(Saved entries)
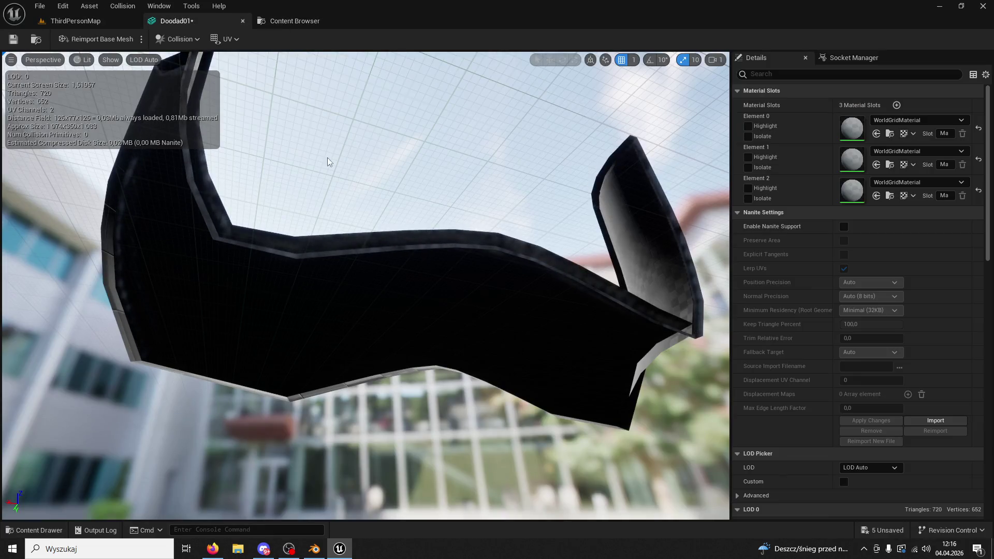
Assign the M_RoofTile01 material from ModularV3 to the mesh's material slots
click(36, 531)
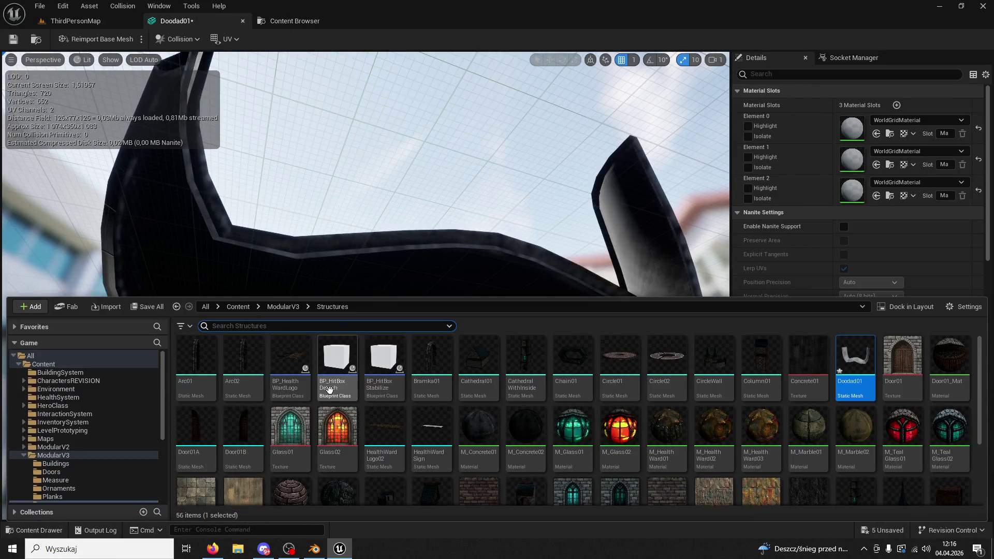
click(276, 307)
scroll(481, 403, down, 3)
scroll(482, 403, down, 2)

▸ What this task involves: Would you return the entries verbatim, minus any images?

▸ Response to the exercise:
Assign the M_RoofTile01 material from ModularV3 to the mesh's material slots
click(36, 531)
click(276, 307)
scroll(481, 403, down, 3)
scroll(482, 403, down, 2)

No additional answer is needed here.